■ **What you are asked to do**
Copy out the data items below word for word, starting at the line that contains "Which series changed the most between Aggravated" and continuing through the last line of the data items. Omit the picture markers from your copy.

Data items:
□ □ □ □ □ □ □
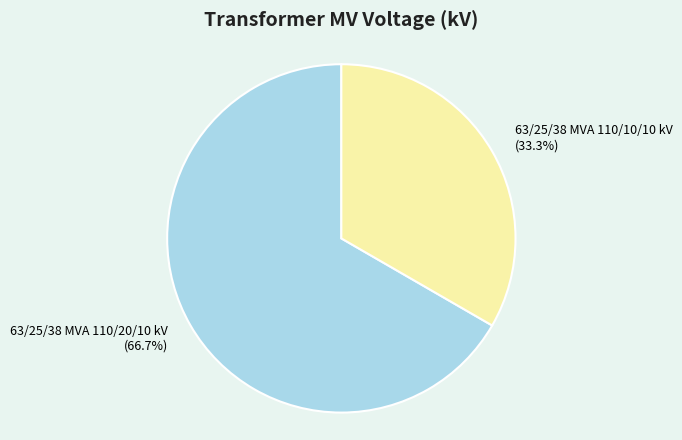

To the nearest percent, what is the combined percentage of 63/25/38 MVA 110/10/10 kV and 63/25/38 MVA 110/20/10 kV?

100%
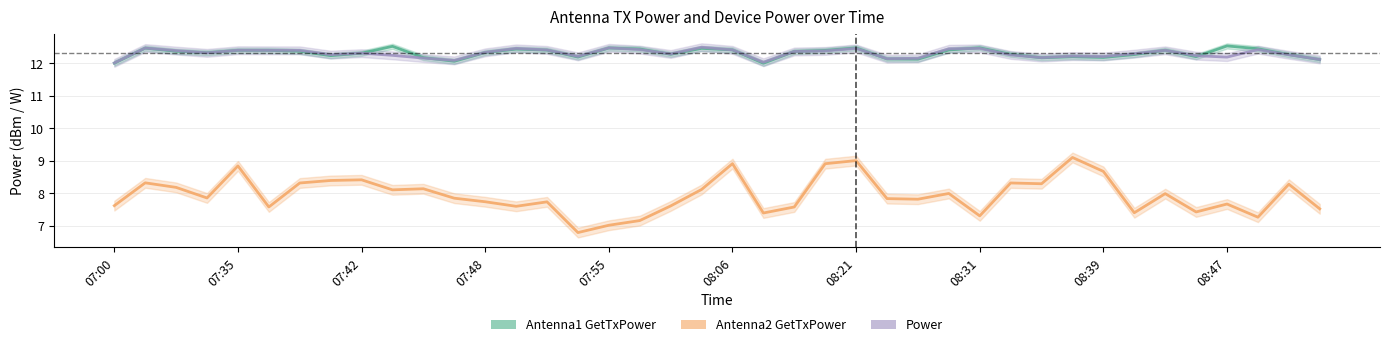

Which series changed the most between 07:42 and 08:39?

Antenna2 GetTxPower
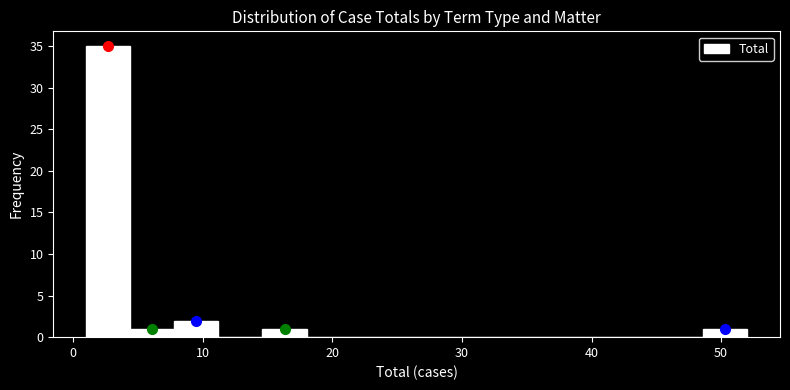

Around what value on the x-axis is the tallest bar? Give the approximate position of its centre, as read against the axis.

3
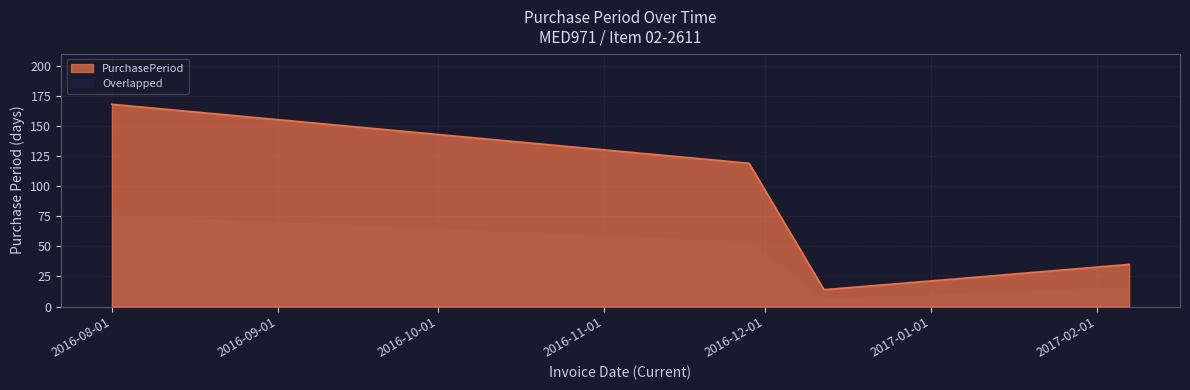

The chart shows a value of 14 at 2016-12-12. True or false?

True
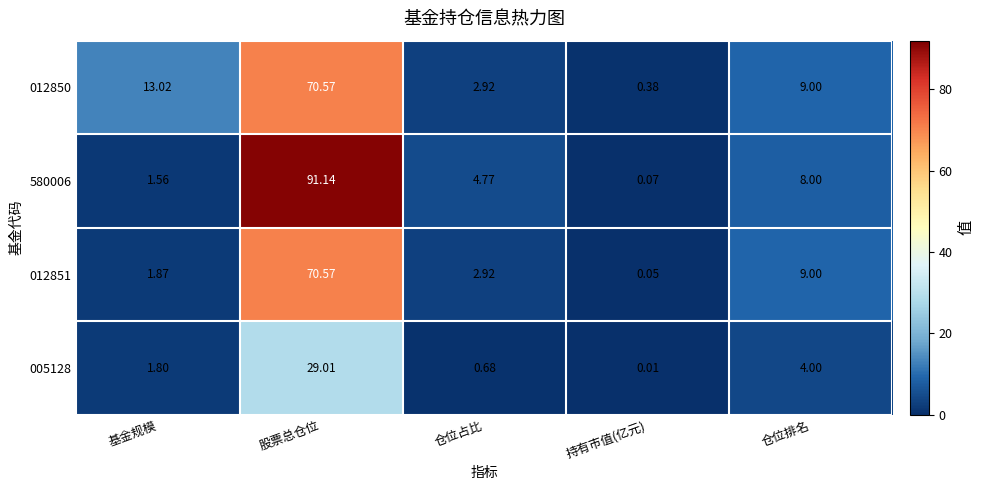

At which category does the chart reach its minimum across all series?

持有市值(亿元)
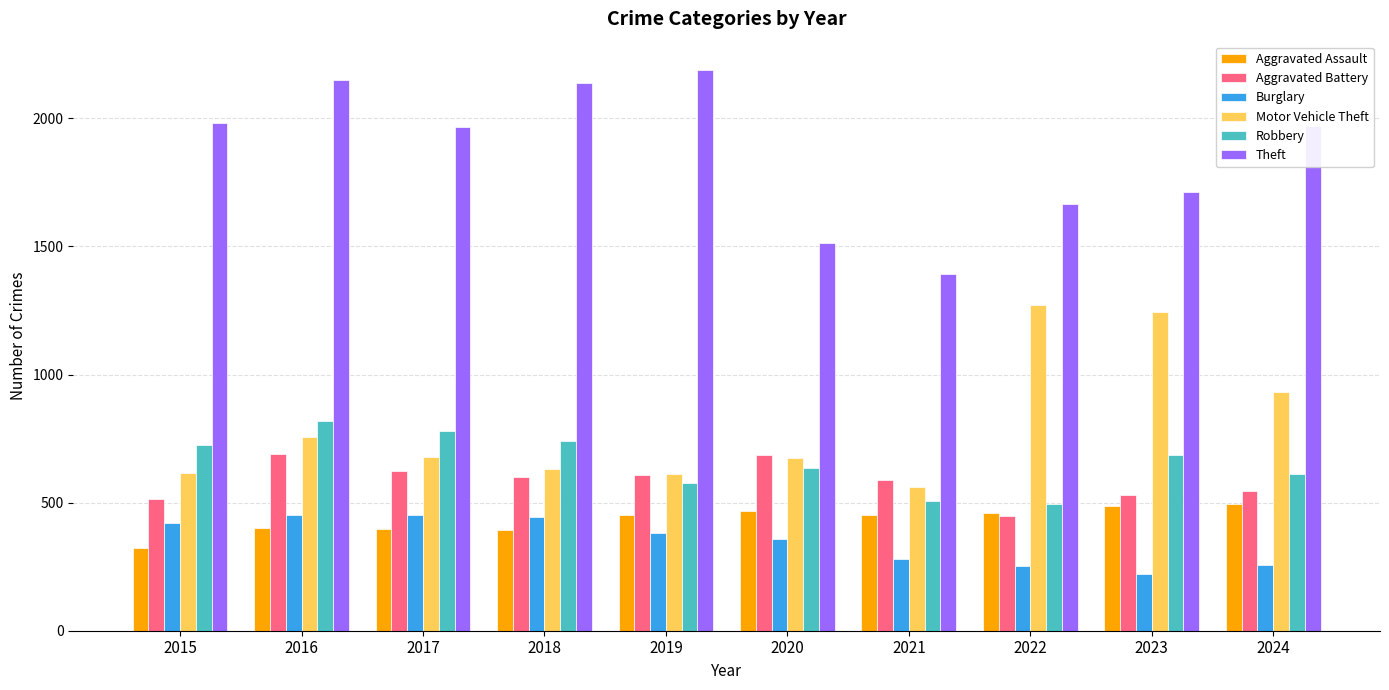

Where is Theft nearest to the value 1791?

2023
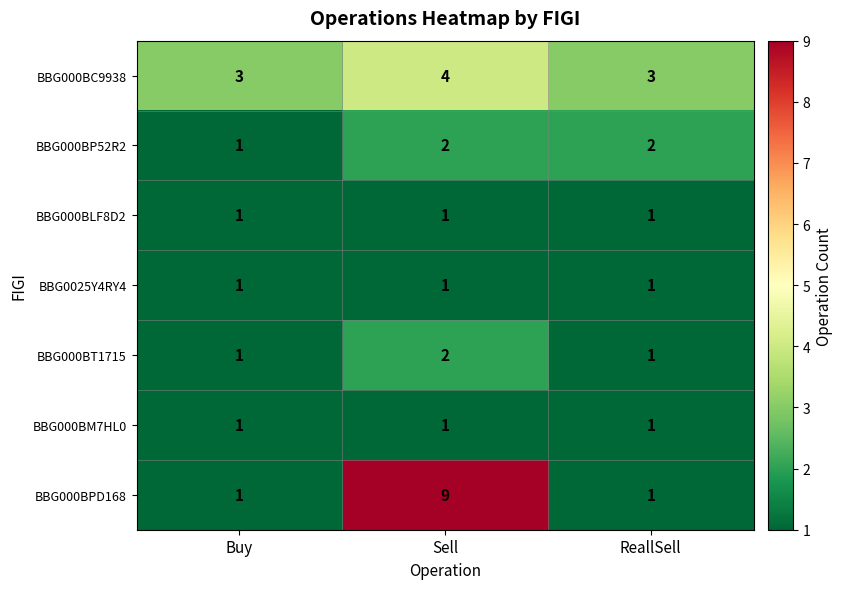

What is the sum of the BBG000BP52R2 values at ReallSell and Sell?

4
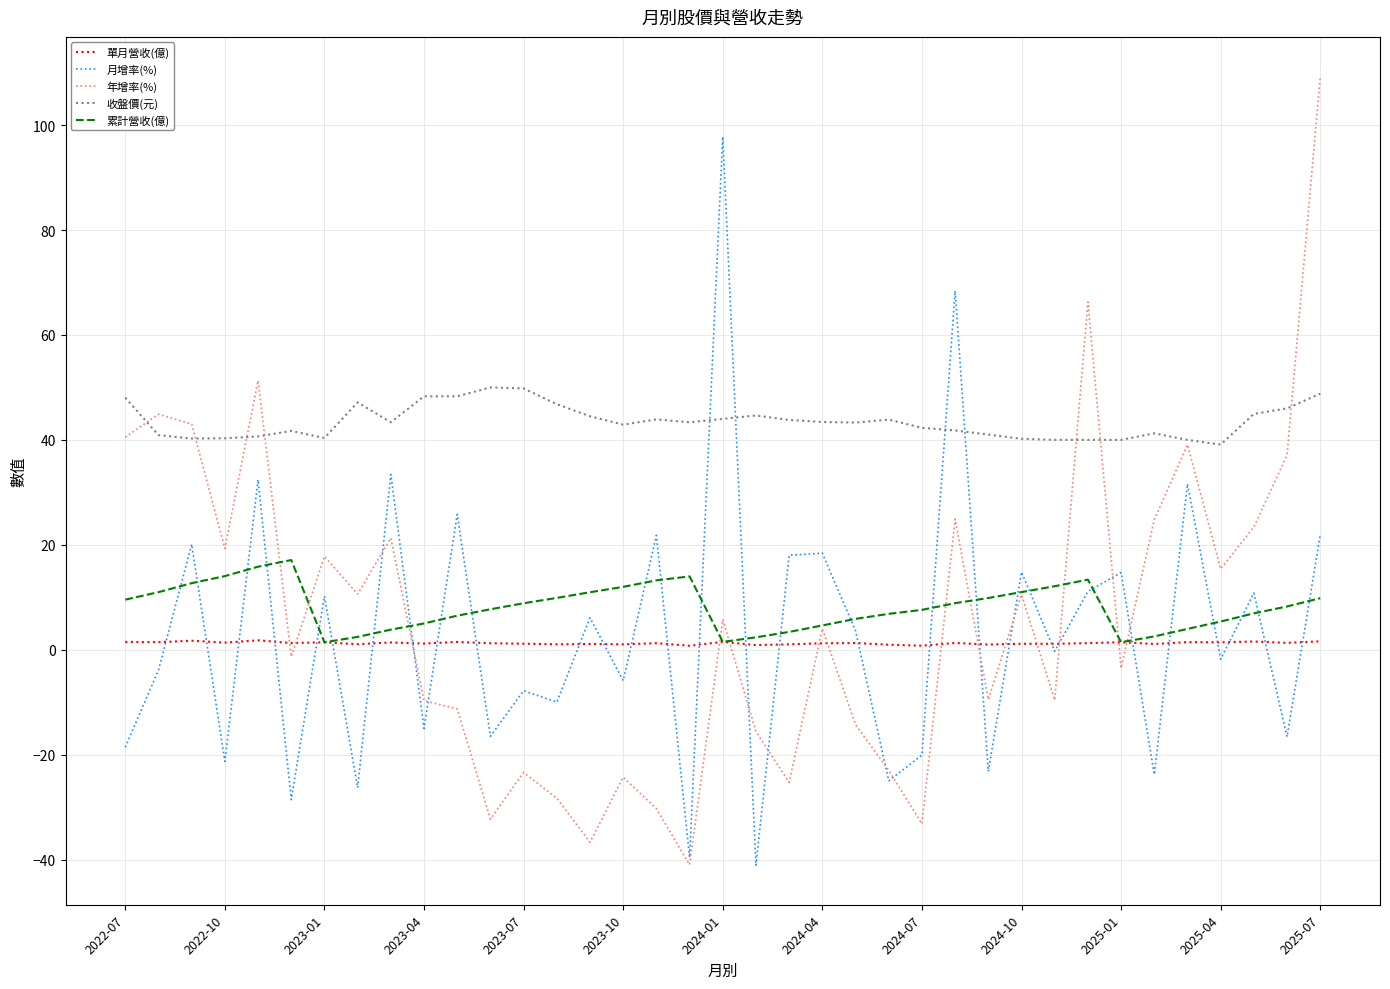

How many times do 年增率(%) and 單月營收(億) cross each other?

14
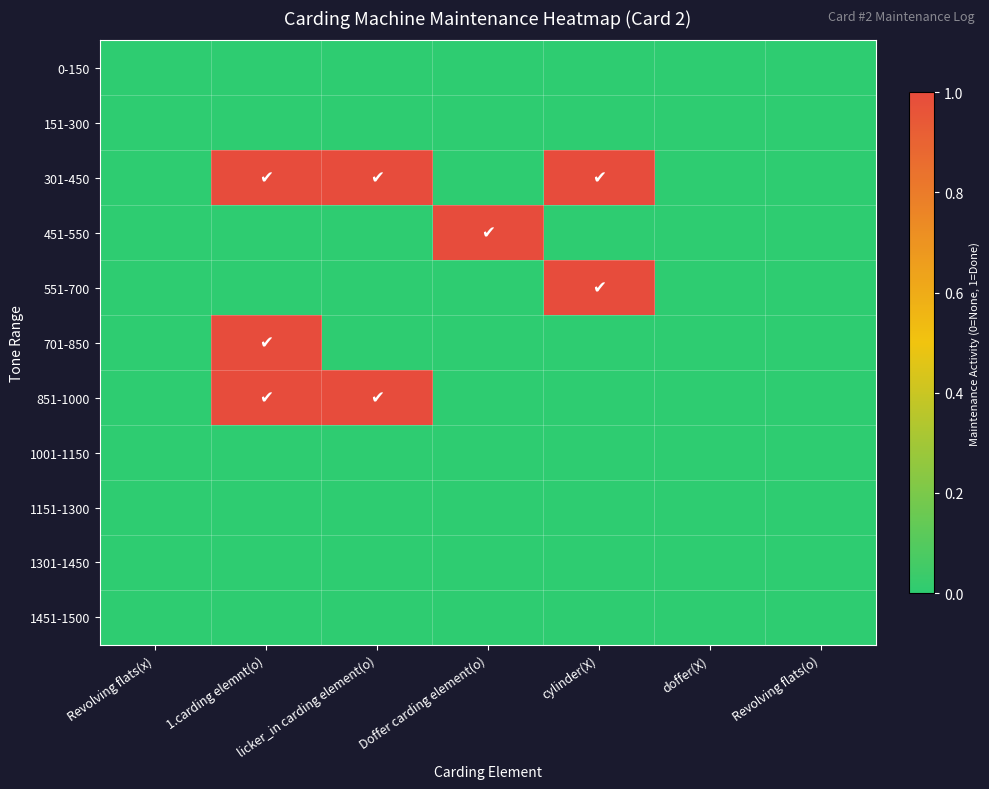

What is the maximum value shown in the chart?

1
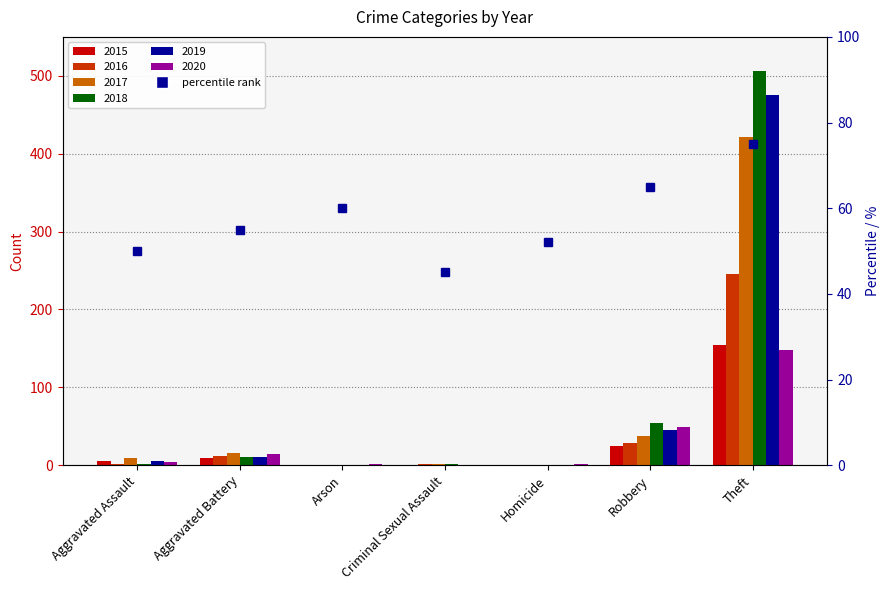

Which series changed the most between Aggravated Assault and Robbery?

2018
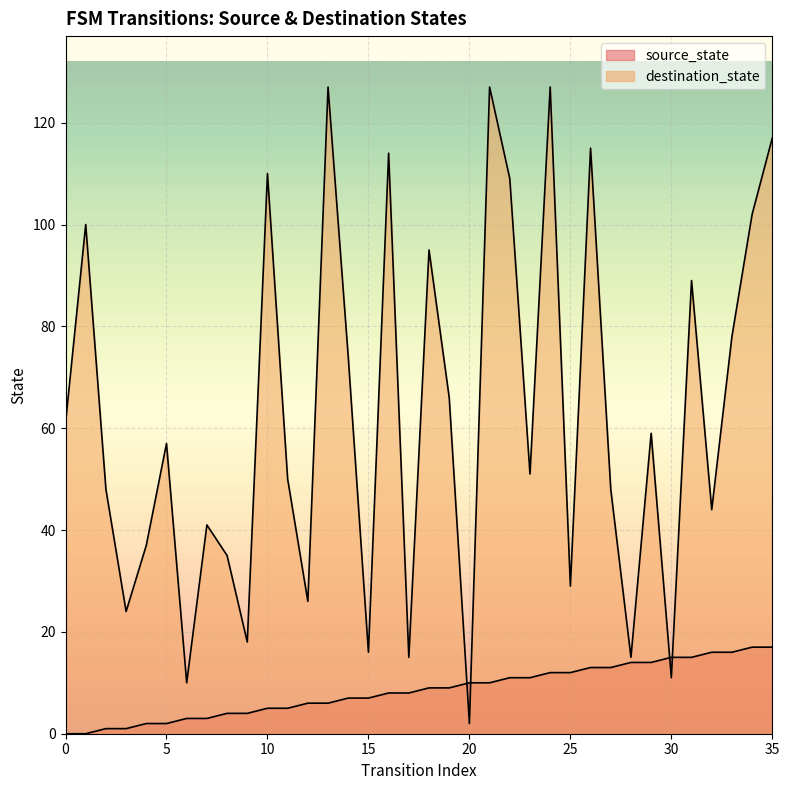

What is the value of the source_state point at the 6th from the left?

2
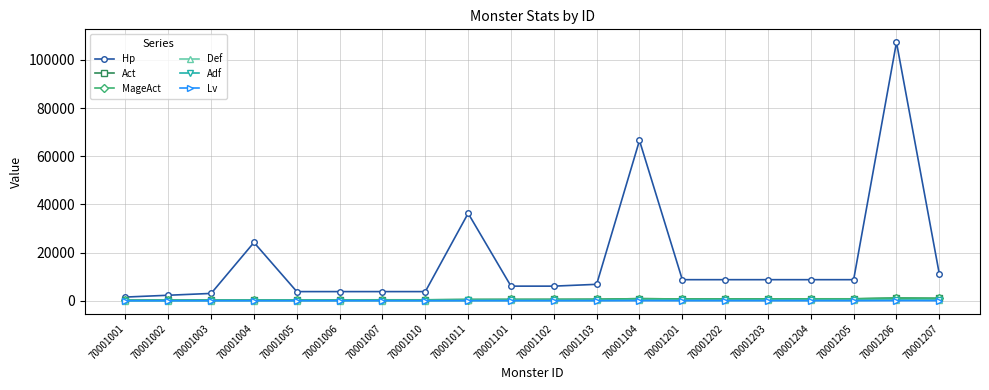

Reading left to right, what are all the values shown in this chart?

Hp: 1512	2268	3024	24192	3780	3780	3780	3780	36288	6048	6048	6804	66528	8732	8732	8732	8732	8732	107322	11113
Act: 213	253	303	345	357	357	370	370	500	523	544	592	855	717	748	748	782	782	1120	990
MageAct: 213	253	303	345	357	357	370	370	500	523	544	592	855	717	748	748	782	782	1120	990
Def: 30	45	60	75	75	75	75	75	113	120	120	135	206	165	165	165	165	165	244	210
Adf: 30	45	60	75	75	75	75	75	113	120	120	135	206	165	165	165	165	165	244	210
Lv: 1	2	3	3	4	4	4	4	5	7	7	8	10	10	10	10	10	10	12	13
□ □ □ □ □ □ □
■ **Answer below**
Which series changed the most between Aggravated Assault and Robbery?

2018

What is the value of the source_state point at the 6th from the left?

2

Reading left to right, what are all the values shown in this chart?

Hp: 1512	2268	3024	24192	3780	3780	3780	3780	36288	6048	6048	6804	66528	8732	8732	8732	8732	8732	107322	11113
Act: 213	253	303	345	357	357	370	370	500	523	544	592	855	717	748	748	782	782	1120	990
MageAct: 213	253	303	345	357	357	370	370	500	523	544	592	855	717	748	748	782	782	1120	990
Def: 30	45	60	75	75	75	75	75	113	120	120	135	206	165	165	165	165	165	244	210
Adf: 30	45	60	75	75	75	75	75	113	120	120	135	206	165	165	165	165	165	244	210
Lv: 1	2	3	3	4	4	4	4	5	7	7	8	10	10	10	10	10	10	12	13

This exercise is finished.